[Opening Input for this task section]
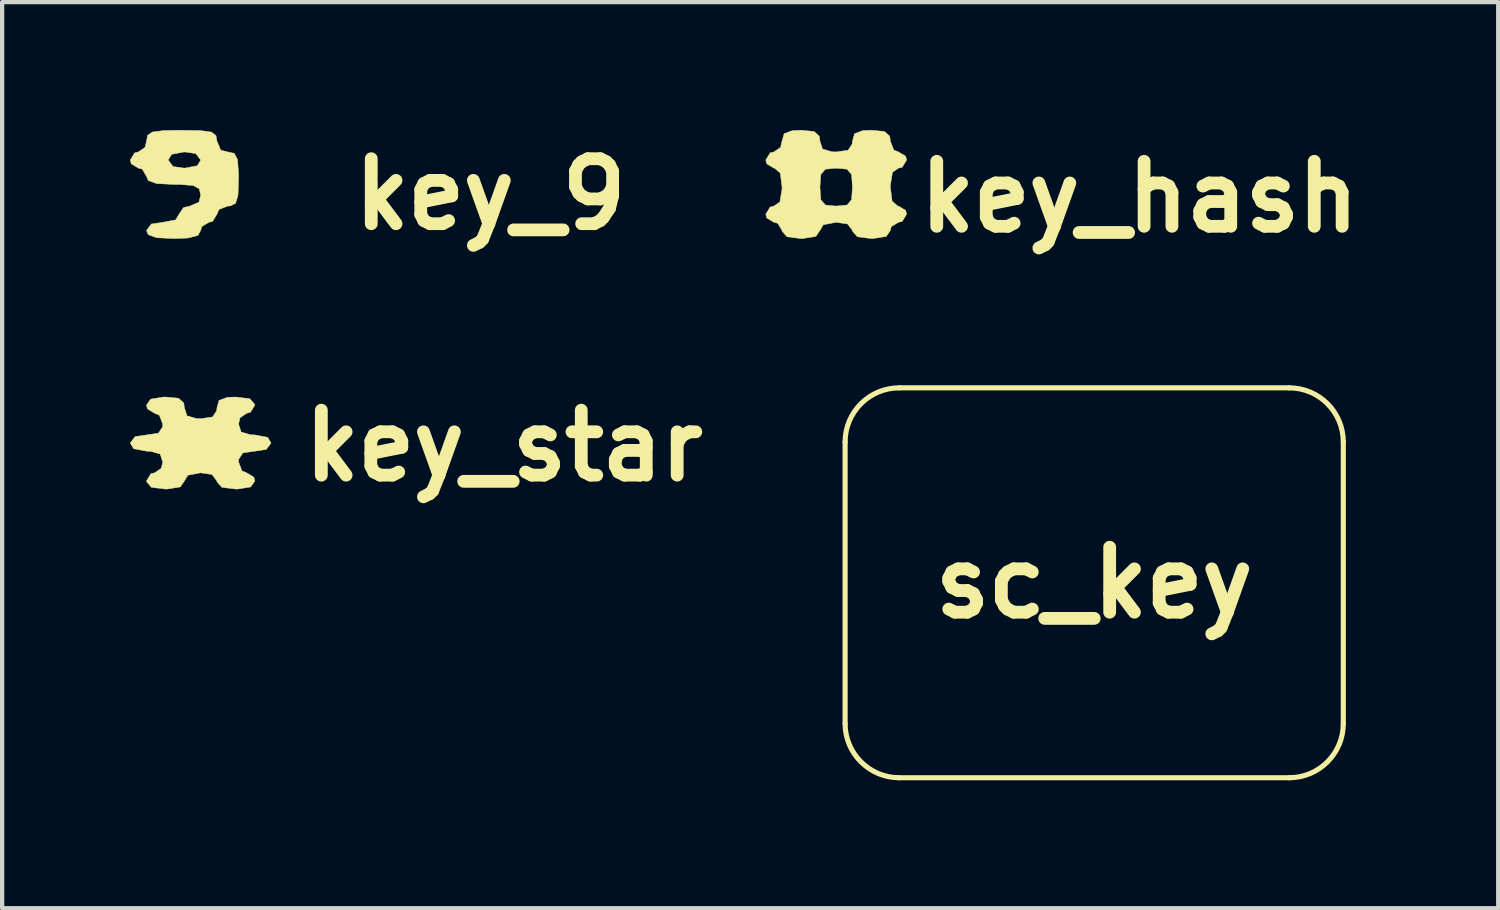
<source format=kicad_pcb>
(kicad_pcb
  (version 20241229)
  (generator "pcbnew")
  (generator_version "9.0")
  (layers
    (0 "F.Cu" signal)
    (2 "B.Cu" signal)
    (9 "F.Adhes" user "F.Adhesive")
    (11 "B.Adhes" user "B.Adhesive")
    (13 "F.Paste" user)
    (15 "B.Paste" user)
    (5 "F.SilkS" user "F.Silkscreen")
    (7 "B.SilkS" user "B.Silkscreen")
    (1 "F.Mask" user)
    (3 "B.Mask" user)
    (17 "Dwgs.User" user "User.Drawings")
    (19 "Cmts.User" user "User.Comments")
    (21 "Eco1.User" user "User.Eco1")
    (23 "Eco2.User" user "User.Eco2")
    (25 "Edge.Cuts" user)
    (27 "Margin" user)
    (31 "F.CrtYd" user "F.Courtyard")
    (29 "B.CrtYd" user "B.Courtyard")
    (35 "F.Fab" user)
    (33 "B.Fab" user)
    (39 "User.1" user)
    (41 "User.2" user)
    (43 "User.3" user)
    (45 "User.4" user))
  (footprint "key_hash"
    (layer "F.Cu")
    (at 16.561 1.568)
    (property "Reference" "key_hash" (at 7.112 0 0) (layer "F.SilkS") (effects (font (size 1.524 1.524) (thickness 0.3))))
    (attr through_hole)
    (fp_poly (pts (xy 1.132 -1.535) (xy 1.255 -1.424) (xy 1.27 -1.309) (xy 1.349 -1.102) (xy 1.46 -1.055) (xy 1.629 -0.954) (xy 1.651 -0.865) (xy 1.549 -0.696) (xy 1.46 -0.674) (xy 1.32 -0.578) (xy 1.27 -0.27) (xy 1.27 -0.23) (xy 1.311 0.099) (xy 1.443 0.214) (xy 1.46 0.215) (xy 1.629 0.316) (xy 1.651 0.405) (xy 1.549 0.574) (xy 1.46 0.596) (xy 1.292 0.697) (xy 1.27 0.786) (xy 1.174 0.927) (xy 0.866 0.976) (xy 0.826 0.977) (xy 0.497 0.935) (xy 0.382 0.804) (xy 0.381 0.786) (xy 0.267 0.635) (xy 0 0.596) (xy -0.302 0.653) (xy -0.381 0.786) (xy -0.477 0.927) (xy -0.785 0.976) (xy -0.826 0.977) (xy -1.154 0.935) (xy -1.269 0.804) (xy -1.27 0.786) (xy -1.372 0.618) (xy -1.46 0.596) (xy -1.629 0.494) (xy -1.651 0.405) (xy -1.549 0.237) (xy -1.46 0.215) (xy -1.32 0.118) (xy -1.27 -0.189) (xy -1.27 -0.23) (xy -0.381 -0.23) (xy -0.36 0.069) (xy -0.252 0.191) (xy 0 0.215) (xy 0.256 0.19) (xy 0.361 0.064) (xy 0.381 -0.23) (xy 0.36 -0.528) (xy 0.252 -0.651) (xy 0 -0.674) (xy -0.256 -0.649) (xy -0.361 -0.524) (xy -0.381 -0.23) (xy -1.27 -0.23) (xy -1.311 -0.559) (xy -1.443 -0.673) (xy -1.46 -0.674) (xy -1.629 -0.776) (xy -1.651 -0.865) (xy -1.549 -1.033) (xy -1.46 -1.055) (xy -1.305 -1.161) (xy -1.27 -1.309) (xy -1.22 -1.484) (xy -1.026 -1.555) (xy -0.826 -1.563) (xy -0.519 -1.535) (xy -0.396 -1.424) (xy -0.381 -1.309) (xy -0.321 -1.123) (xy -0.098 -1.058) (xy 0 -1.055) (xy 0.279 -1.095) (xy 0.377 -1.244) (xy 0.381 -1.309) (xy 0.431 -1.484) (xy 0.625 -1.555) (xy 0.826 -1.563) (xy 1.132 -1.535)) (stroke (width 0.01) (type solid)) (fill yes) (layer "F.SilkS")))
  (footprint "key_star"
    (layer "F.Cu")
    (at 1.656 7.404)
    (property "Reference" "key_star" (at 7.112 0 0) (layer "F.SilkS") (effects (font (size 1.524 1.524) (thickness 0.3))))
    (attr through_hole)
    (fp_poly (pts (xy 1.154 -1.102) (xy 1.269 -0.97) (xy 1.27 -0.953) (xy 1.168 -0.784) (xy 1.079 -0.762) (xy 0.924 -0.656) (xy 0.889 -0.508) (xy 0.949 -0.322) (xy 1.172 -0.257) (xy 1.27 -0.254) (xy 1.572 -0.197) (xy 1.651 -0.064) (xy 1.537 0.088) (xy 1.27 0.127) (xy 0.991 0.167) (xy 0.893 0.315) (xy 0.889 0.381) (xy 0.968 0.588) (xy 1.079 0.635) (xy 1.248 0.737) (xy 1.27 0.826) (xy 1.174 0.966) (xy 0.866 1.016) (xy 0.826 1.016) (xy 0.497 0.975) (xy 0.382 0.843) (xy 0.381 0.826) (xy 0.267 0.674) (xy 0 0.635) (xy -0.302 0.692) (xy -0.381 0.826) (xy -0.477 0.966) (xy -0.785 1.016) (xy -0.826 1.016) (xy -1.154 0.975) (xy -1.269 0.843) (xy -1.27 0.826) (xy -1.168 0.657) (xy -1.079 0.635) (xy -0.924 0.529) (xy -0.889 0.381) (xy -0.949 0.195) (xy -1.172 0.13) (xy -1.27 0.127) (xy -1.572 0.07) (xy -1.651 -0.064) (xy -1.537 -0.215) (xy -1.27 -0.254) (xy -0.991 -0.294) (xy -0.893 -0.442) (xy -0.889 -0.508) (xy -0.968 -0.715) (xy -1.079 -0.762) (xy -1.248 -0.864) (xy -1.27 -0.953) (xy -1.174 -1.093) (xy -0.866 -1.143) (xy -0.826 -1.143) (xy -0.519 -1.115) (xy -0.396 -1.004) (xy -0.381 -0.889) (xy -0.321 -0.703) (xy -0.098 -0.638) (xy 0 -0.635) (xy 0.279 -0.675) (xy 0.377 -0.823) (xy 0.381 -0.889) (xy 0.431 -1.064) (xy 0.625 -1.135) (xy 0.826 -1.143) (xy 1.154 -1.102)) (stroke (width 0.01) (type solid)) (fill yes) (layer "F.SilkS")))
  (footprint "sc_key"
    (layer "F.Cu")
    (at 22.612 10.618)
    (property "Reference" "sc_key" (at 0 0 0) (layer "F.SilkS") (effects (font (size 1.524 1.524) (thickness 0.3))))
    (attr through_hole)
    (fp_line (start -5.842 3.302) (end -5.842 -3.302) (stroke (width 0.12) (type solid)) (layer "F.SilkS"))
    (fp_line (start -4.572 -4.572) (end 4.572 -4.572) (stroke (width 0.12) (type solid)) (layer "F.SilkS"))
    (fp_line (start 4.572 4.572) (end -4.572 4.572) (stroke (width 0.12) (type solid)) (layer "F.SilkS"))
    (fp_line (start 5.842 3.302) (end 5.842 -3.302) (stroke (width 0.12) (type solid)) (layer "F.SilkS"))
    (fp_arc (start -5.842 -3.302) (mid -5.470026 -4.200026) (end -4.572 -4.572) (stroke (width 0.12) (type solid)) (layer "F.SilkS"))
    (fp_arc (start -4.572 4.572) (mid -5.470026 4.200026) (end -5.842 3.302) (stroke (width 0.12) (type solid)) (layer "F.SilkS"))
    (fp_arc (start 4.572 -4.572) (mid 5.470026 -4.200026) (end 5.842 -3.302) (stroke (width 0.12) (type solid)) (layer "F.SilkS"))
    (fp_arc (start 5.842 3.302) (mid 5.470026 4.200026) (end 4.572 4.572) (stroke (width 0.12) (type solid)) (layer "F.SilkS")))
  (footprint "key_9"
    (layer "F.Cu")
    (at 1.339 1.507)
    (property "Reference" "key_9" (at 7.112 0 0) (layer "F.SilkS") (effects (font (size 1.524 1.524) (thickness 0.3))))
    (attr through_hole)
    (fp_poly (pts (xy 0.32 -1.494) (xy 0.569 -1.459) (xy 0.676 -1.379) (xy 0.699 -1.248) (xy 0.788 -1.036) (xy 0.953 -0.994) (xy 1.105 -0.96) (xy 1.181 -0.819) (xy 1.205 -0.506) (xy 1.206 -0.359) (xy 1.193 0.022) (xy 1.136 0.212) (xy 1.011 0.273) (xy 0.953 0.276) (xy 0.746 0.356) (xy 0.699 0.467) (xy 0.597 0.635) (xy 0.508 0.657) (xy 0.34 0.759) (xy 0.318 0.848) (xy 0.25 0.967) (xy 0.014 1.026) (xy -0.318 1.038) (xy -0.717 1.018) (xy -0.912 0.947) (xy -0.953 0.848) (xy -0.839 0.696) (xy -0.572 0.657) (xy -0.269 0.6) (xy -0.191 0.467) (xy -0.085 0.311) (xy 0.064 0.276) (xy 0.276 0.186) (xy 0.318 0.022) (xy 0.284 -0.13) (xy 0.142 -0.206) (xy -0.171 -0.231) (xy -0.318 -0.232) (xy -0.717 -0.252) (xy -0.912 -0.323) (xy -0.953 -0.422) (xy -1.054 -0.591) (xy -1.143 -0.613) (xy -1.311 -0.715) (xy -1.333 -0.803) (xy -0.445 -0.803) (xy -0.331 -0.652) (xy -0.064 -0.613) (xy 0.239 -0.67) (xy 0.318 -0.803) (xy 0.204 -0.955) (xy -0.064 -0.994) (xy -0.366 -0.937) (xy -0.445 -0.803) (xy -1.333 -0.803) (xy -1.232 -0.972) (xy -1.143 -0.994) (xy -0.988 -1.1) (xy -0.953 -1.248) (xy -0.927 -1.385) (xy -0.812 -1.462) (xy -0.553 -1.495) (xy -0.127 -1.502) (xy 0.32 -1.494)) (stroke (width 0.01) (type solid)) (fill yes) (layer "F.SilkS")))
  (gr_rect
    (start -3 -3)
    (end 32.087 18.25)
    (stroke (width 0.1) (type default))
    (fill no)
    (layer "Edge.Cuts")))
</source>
[Closing Input for this task section]
[Opening Input for this task section]
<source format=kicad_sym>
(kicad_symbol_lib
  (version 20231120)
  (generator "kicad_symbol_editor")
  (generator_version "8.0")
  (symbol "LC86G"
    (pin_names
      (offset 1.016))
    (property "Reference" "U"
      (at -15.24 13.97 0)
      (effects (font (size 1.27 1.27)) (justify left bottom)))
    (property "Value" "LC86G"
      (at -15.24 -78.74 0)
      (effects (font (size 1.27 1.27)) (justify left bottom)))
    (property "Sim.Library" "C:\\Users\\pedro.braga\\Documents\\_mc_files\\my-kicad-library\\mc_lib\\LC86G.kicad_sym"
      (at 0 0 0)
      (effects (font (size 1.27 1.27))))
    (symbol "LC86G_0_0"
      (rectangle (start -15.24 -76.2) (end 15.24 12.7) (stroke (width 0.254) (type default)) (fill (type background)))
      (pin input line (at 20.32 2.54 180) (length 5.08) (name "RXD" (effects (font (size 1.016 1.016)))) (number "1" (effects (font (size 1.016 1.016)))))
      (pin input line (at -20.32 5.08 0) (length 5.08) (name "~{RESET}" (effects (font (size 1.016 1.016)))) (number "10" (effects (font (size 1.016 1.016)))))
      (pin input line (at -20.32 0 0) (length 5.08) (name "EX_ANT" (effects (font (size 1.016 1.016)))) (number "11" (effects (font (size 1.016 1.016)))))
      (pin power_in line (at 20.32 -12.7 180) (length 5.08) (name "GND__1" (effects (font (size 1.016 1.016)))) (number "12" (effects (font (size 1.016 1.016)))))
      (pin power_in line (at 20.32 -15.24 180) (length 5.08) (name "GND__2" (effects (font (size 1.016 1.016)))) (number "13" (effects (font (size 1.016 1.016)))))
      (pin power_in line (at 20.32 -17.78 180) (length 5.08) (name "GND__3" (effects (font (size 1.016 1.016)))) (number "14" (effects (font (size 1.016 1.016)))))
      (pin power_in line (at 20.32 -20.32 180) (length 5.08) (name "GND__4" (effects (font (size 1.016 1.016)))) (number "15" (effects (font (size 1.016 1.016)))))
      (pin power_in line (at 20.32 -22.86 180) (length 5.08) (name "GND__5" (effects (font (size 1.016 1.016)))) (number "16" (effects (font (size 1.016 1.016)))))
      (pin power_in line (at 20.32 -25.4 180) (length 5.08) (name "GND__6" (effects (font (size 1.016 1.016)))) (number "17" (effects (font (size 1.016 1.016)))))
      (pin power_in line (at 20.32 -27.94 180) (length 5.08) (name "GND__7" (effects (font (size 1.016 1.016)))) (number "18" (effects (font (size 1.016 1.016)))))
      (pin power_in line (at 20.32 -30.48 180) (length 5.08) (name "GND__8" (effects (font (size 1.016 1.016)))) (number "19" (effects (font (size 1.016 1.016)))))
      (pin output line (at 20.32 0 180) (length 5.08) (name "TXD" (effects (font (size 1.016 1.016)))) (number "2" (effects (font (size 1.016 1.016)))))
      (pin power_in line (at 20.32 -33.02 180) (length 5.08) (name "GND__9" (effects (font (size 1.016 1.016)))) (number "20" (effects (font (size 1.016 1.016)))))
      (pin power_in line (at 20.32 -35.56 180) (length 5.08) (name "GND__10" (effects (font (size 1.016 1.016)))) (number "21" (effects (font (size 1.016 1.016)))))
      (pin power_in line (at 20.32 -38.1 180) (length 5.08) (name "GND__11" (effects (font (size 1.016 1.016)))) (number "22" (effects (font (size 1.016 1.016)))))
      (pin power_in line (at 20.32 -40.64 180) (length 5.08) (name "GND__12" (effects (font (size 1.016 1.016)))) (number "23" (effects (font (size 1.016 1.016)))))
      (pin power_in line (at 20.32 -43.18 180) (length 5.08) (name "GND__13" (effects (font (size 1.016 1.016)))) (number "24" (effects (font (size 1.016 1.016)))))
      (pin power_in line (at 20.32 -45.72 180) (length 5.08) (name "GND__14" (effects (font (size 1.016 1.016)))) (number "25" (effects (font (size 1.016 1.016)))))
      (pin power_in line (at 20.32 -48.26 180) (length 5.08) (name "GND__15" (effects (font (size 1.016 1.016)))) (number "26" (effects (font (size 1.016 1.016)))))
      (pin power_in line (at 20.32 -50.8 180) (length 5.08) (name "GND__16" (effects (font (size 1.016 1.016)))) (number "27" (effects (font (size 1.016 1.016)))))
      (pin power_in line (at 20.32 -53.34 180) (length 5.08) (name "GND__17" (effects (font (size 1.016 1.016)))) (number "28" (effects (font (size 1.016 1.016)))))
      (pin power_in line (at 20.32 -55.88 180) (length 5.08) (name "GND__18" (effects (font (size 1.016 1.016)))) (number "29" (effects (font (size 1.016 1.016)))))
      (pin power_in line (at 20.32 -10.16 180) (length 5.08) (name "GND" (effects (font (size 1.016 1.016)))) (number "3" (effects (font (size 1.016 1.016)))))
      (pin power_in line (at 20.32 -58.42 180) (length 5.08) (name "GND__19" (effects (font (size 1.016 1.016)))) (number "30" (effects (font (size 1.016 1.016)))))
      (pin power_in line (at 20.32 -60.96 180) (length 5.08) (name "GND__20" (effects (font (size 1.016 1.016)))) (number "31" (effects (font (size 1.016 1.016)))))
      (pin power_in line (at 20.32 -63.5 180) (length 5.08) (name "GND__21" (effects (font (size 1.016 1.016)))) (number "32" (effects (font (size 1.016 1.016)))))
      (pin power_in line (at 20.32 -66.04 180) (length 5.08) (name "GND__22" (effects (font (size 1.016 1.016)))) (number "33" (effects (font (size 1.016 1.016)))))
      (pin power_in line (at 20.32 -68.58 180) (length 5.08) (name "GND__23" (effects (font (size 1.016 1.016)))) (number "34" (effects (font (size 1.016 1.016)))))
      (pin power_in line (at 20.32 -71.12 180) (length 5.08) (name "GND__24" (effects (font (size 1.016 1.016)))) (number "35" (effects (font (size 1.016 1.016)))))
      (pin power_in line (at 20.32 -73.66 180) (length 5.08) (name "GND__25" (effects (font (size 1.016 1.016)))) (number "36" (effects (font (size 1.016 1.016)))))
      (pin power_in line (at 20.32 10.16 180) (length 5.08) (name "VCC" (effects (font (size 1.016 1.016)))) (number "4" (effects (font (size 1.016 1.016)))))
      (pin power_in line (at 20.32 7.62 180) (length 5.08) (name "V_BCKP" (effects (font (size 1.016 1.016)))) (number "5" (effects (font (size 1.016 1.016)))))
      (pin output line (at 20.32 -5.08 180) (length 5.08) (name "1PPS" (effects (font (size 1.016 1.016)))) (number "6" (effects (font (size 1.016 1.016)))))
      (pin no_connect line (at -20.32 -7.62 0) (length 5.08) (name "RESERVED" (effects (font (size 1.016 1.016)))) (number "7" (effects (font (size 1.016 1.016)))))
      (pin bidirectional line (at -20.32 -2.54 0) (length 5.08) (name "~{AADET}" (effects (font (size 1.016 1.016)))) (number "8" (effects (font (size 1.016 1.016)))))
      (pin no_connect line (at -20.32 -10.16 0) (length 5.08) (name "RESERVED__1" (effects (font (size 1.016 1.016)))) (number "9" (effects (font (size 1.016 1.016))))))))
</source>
[Closing Input for this task section]
[Opening Input for this task section]
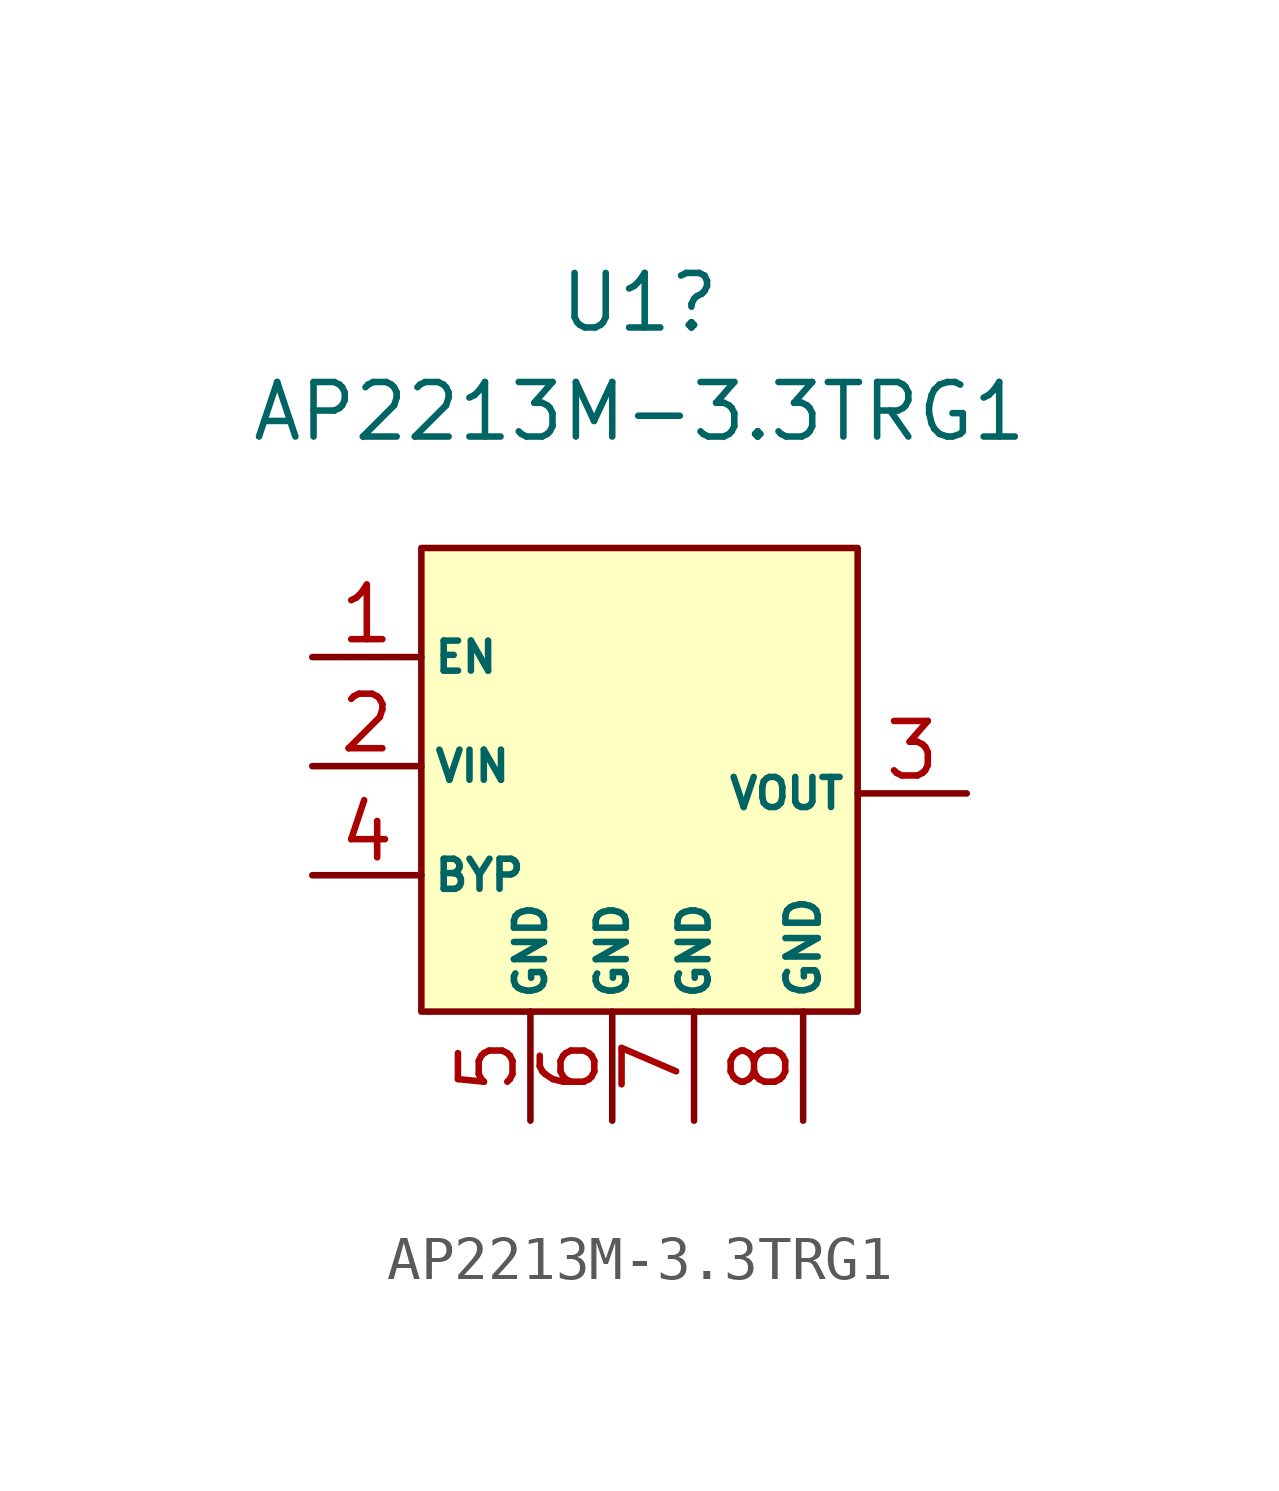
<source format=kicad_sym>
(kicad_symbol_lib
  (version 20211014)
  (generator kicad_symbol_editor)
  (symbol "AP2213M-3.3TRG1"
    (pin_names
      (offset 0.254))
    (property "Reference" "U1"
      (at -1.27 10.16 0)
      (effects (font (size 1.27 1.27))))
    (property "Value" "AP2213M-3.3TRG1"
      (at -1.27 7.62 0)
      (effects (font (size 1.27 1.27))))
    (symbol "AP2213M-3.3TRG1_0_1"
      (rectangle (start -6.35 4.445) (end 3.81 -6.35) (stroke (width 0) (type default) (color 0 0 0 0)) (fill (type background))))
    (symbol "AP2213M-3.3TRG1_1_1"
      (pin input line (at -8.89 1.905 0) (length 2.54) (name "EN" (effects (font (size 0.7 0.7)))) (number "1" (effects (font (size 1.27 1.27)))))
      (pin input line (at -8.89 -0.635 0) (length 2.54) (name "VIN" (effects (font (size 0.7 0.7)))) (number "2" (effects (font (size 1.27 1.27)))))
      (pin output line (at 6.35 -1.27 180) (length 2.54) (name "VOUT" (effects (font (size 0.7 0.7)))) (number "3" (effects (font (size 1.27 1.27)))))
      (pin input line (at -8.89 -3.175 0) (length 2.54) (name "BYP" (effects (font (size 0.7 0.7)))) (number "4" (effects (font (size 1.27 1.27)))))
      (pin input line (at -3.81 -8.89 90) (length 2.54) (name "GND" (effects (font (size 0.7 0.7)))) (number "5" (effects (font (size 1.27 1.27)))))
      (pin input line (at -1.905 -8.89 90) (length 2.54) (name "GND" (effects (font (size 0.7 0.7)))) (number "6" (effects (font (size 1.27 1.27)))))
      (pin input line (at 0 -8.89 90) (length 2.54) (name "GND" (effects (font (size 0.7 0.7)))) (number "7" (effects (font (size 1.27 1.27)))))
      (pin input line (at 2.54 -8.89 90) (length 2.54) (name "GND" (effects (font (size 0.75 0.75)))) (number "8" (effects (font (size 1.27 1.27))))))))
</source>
[Closing Input for this task section]
→ Task item: If a line in the records above holds the string "Adhes", copy it.

→ Problem solution:
    (9 "F.Adhes" user "F.Adhesive")
    (11 "B.Adhes" user "B.Adhesive")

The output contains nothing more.